Associate Professor, Sociology and Anthropology
D.Phil. Cultural Studies. University of Oxford.
The winner of two Commonwealth Scholarships, Marc Lafrance earned his Bachelor's degree in Sociology at the University of Ottawa and his Master’s and Doctoral degrees in Cultural Studies at the University of Oxford. He is now an Associate Professor in the Department of Sociology and Anthropology at Concordia University, an Adjunct Professor in the School of Music at the University of Ottawa, and a Guest Professor in Media and Communications Studies at Örebro University. He has maintained an active research profile funded by the Social Sciences and Humanities Research Council of Canada, and has held research fellowships at the Rothermere American Institute (University of Oxford), Wadham College (University of Oxford), and the GEXcel International Collegium for Advanced Transdisciplinary Gender Studies (Örebro University).
Drawing on his background in both the social sciences and the humanities, Lafrance takes a critical approach to two key objects of enquiry: mass media representations and contemporary medical practices. In doing so, he explores how each of them is bound up with phenomena such as gender, sexuality, race and class; body image and body modification; identity and lived experience; and human vulnerability across the life-course. He conducts empirical research grounded in qualitative methods as well as more theoretical research informed by phenomenological, poststructural and psychoanalytic perspectives. He strives to conduct balanced and even-handed research and rejects ideologically-driven approaches to scholarship.
He is currently working on a variety of projects relating to his two key objects of enquiry. With respect to the mass media, he is examining heterosexual masculinity and emotional expression in popular music; violence against men in media culture; and the rise of online men’s rights activism.
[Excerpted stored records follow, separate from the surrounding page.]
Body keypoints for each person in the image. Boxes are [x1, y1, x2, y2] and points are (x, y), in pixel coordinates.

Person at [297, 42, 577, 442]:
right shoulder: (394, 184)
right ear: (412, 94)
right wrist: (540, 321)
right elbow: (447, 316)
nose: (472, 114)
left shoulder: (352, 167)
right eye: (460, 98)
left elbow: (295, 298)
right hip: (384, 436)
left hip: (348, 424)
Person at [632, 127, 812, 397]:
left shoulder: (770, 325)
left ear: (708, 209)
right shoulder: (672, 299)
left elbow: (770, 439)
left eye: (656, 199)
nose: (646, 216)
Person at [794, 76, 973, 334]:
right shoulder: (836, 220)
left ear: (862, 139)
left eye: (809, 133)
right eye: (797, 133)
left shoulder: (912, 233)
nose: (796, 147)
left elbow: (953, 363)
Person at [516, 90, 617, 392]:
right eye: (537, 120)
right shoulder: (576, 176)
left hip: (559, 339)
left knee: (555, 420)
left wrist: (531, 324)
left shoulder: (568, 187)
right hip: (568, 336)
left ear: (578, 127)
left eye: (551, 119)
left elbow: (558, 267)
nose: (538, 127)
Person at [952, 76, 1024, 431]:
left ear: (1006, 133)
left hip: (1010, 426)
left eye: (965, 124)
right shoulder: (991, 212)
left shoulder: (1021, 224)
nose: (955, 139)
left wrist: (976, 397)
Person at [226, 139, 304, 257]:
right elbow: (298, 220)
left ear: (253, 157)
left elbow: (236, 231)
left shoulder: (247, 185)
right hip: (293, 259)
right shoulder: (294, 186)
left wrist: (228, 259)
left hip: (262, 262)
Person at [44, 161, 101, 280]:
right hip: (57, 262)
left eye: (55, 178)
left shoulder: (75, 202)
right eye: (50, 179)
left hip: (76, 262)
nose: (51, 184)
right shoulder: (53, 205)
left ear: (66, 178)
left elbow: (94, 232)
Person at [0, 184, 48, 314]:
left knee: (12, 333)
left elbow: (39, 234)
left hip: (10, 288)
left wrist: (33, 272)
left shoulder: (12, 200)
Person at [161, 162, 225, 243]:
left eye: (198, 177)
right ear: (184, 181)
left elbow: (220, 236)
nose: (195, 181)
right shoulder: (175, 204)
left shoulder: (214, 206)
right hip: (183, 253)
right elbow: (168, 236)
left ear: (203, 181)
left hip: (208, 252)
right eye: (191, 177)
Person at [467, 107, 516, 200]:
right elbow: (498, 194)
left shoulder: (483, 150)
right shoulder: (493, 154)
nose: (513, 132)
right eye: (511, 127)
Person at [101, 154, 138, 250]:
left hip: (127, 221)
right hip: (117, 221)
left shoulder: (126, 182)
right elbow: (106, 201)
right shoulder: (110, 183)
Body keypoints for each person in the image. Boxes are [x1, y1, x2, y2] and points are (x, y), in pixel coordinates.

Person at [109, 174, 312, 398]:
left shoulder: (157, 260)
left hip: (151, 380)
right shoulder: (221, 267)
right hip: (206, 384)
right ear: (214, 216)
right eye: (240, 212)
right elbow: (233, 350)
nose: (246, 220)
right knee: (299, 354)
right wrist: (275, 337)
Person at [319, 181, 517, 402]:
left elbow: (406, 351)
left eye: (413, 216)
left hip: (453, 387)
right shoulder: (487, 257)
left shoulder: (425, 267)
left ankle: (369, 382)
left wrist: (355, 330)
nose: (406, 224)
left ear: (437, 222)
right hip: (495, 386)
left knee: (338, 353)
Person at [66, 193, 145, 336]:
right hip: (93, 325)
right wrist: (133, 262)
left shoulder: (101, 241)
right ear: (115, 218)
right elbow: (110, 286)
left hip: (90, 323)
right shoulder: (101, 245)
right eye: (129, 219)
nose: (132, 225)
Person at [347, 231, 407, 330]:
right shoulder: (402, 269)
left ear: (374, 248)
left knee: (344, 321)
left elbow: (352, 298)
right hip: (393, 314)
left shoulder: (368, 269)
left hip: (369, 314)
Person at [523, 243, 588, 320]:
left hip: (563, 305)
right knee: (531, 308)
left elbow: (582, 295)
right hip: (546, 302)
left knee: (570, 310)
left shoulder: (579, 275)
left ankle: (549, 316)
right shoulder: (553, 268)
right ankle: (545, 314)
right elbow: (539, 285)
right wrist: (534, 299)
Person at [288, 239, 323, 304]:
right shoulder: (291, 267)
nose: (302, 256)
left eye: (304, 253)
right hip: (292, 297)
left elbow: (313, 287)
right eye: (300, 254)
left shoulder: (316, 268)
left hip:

With respect to contemporary medicine, he is exploring the mind/body relationship in the context of reconstructive surgery; media representations of surgically-assisted body modification; and the psychosocial significance of the skin. He works in English and French, and collaborates with researchers in Canada, England, Germany, Norway and Sweden.
In an effort to contribute to public debate, Lafrance makes regular appearances in the print, radio, and televisual media. Named “newsmaker of the week” twice by Concordia University, he has been interviewed by or featured in daily papers such as La Presse, The Gazette and The Toronto Star; in periodicals such as MacLean’s, Men’s Health, and Vogue; in television shows and documentaries such as Banc Public and Corps à la carte; and on radio shows such as The Current, Les éclaireurs and Médium large. He has also given public talks in contexts such as the Walrus Talks Lecture Series.